## Start
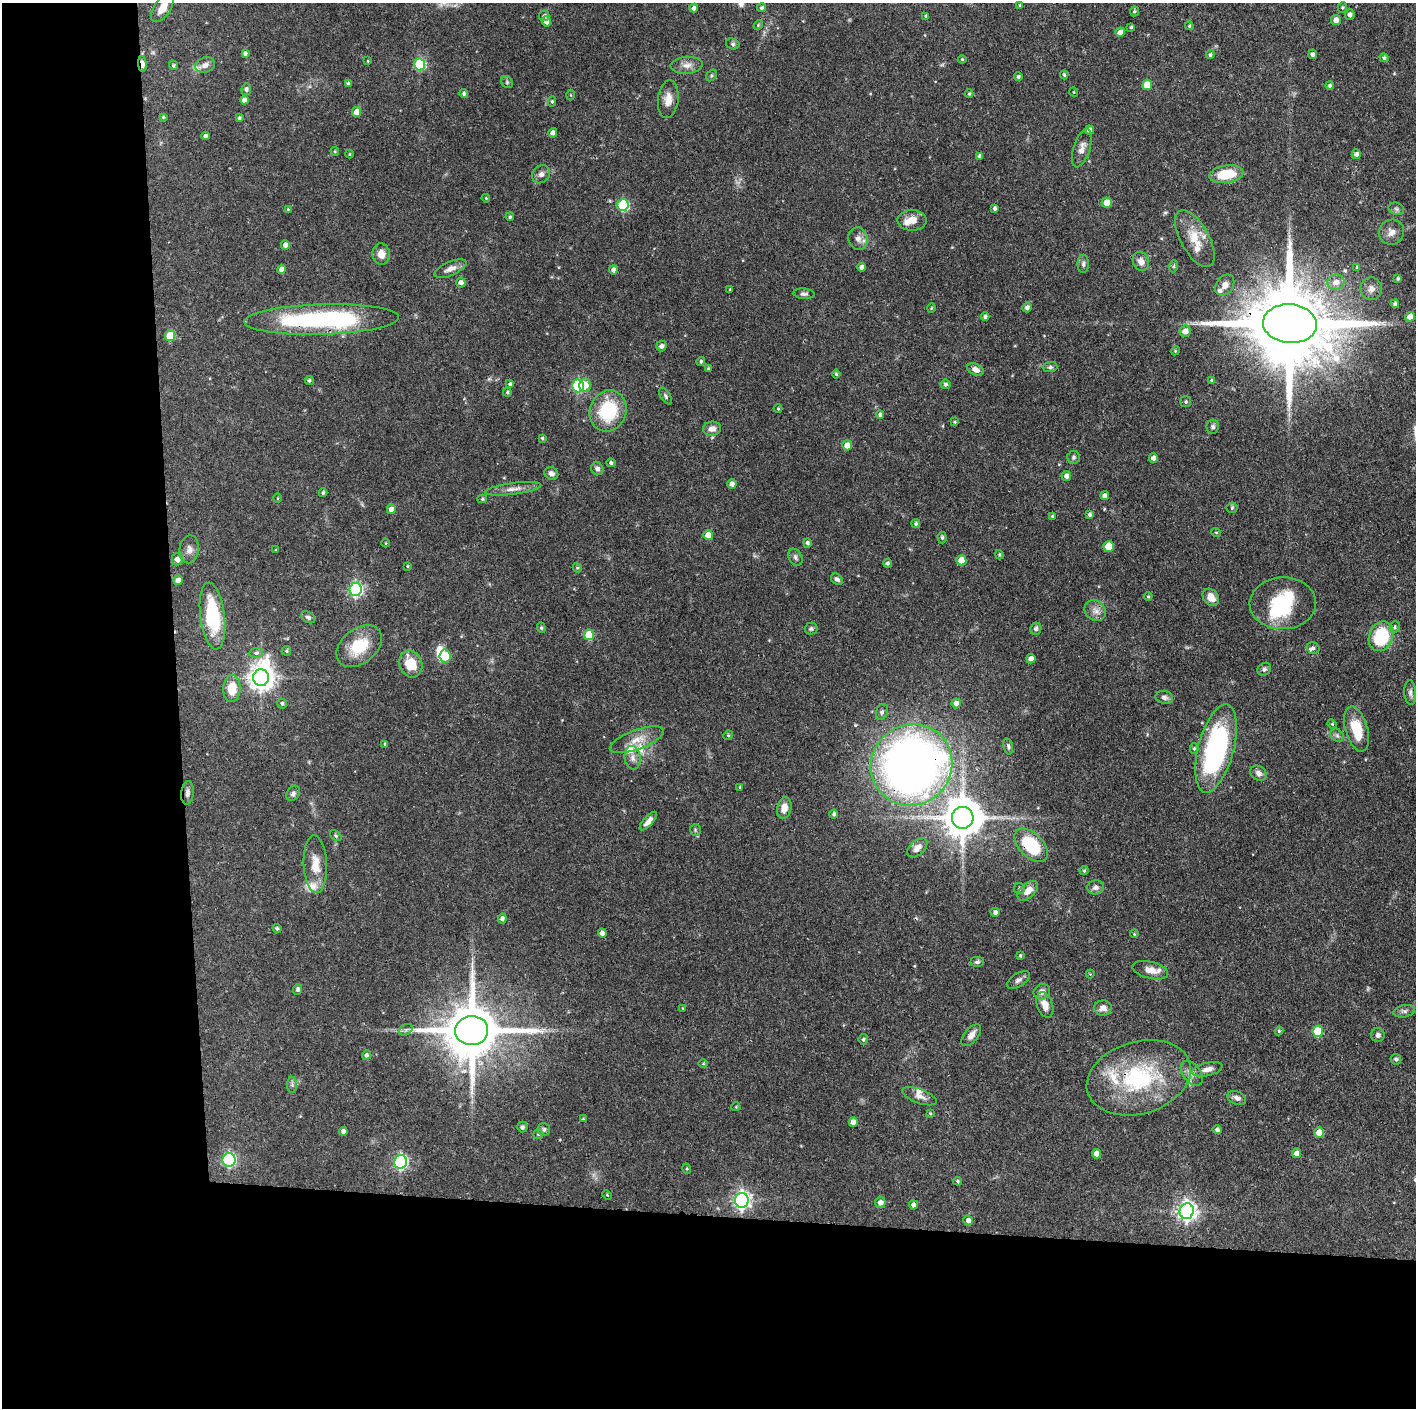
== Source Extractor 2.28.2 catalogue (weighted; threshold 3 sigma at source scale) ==
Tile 7 of 3 x 3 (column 1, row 3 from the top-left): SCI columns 1-1414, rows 1-1406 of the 4244 x 4221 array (HDU 1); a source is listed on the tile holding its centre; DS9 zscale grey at full resolution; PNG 1418 x 1410 px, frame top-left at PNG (2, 3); each listed source drawn as its Kron ellipse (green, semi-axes under 4 px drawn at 4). Shown black and unused: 24% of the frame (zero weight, under 3 of 4 exposures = <1% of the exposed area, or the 3 px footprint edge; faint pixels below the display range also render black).
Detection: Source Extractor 2.28.2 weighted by HDU 2 'WHT'; one run over the whole footprint, this tile lists its part. Background 0.0774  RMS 0.0036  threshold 0.0162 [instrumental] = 3 sigma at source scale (4.5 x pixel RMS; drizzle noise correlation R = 1.50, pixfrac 1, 0.05/0.05 arcsec/px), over >= 5 px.
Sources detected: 276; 1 too faint to see at this stretch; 3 inside a brighter object's white glare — neither listed nor drawn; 12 inside a brighter listed object's ellipse — not listed separately; the other 260 listed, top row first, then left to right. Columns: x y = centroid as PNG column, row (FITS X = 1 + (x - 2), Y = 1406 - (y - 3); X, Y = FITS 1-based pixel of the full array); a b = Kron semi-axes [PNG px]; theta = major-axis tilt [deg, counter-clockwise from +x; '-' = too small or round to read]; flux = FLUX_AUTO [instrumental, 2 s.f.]
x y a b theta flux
## End
Short task
Please repeat all of these lines with "threshold" swapped for "cutoff" wherever it appears, changing nothing else and leaving out the pictures.

The output
== Source Extractor 2.28.2 catalogue (weighted; cutoff 3 sigma at source scale) ==
Tile 7 of 3 x 3 (column 1, row 3 from the top-left): SCI columns 1-1414, rows 1-1406 of the 4244 x 4221 array (HDU 1); a source is listed on the tile holding its centre; DS9 zscale grey at full resolution; PNG 1418 x 1410 px, frame top-left at PNG (2, 3); each listed source drawn as its Kron ellipse (green, semi-axes under 4 px drawn at 4). Shown black and unused: 24% of the frame (zero weight, under 3 of 4 exposures = <1% of the exposed area, or the 3 px footprint edge; faint pixels below the display range also render black).
Detection: Source Extractor 2.28.2 weighted by HDU 2 'WHT'; one run over the whole footprint, this tile lists its part. Background 0.0774  RMS 0.0036  cutoff 0.0162 [instrumental] = 3 sigma at source scale (4.5 x pixel RMS; drizzle noise correlation R = 1.50, pixfrac 1, 0.05/0.05 arcsec/px), over >= 5 px.
Sources detected: 276; 1 too faint to see at this stretch; 3 inside a brighter object's white glare — neither listed nor drawn; 12 inside a brighter listed object's ellipse — not listed separately; the other 260 listed, top row first, then left to right. Columns: x y = centroid as PNG column, row (FITS X = 1 + (x - 2), Y = 1406 - (y - 3); X, Y = FITS 1-based pixel of the full array); a b = Kron semi-axes [PNG px]; theta = major-axis tilt [deg, counter-clockwise from +x; '-' = too small or round to read]; flux = FLUX_AUTO [instrumental, 2 s.f.]
x y a b theta flux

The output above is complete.